Anne M. Eberhardt/Blood-Horse Publications

MTR Gaming Aims to Reduce Debt

MTR Gaming Inc. has defined as core assets its two Thoroughbred racinos and an Ohio harness track, and will examine sale possibilities of all other properties to reduce debt and raise shareholder value, the company said July 30.

During an earnings conference call discussing a second quarter where the company posted a $2.31 million loss against an 11% increase in revenue, MTR Gaming termed as strategic core assets its flagship Mountaineer Casino, Racetrack & Resort in West Virginia; Presque Isle Downs & Casino in Pennsylvania; and Scioto Downs, a harness track in Columbus, Ohio.

Other properties, including undeveloped land and harness racinos interests in Michigan and Minnesota, are possibly up for sale as the company looks to drive down company debt, which includes borrowings on a senior credit facility of $125 million.

“We are look at the best way to maximize our shareholder value is debt reduction,” David R. Hughes, MTR Gaming’s chief financial officer, told analysts during the conference call. “All available cash will be focused to bring down debt.”

Included in the potential sell-off is the company’s 90% interest in the Jackson Harness Raceway in Jackson, Mich., and a 50% interest in the new Running Aces Harness Park near Minneapolis, Minn. Also up for possible sale are three parcels of undeveloped land MTR Gaming accumulated near Erie, Pa., where Presque Isle Downs is located, and more than 1,000 acres of land near Mountaineer, which is located in Chester, W.Va.

“Everything that is not a core asset is a non-core asset, and is being reviewed,” said MTR Gaming president and chief executive officer Ted Arneault. “We are sitting in a land-rich position.”

The company earlier this year sold its two Las Vegas casinos -- Binion's Gambling Hall & Hotel and the Ramada Inn and Speedway Casino – for $27.6 million and $13.4 million, respectively, with a possibility of realizing an additional $4.8 million future payments from the sales. Proceeds from those sales were used to pay down on debt, the company said.

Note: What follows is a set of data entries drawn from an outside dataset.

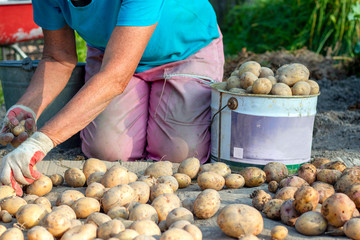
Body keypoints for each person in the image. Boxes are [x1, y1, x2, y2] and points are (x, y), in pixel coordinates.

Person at [0, 0, 224, 195]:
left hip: (184, 51)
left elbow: (115, 78)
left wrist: (41, 141)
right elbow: (58, 57)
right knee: (105, 152)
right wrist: (27, 106)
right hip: (111, 54)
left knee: (179, 155)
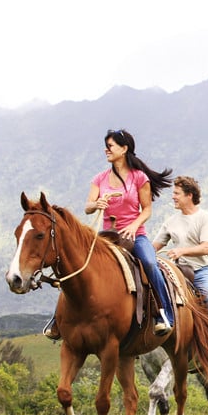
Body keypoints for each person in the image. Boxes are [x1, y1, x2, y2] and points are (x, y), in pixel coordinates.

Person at [44, 128, 175, 340]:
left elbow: (147, 210)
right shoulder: (99, 178)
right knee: (78, 264)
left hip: (135, 235)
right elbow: (87, 207)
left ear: (124, 149)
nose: (106, 150)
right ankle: (57, 318)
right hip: (107, 235)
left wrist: (133, 225)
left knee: (150, 263)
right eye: (106, 146)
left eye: (111, 146)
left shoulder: (139, 178)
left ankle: (164, 314)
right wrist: (97, 204)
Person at [152, 176, 208, 327]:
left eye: (177, 193)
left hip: (201, 270)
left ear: (189, 195)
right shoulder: (170, 221)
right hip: (178, 270)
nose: (173, 197)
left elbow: (205, 247)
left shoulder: (205, 218)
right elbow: (155, 247)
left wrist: (181, 251)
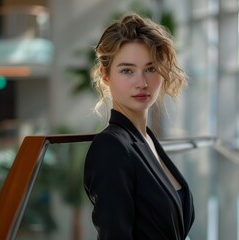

“We are in a transitional state, and in a tough market, and looking at increasing numbers all the way around,” Arneault said.

For the second quarter, company-wide net revenues increased to $126.9 million, up 11% from $114.6 million in the same period of 2007. Included was an 11% increase in revenues at the Mountaineer racino, with $11.4 million in combined poker and table games revenue offsetting a $5.7-million decrease in slots play. Presque Isle Downs’ net revenues also increased 11% to $48.9 million.

Arneault said both the management team and board of directors are in agreement with the current strategy of the company, including director Jeffrey P. Jacobs, whose family and their affiliate businesses – one of which privately owns Colonial Downs -- control nearly 16% of all company stock.

“Everyone is singing from the same hymnal,” Arneault said. “Everyone, right now, is intent on getting margins up, and using sales to get debt down.”

In June, Jacobs indicated he wanted to increase the family's share in MTR Gaming, tendering an offer to purchase up to $5 million of Arneault’s personal stock holdings by next January, according to a filing with the U.S. Securities and Exchange Commission. Jacobs Entertainment Inc., which owns Colonial Downs and five other gaming facilities, in March said it  was shifting its focus towards facilities that feature multiple forms of gaming. The company put Colonial Downs on the sales market in January.

Arneault said plans for his exit from the company by no later than the end of the year were on schedule. “No extensions will be needed,” he said.

MTR Gaming’s stock price, which traded as high as the $13-range in the last year, rose 1.5% to $4.01 in July 30 morning trading.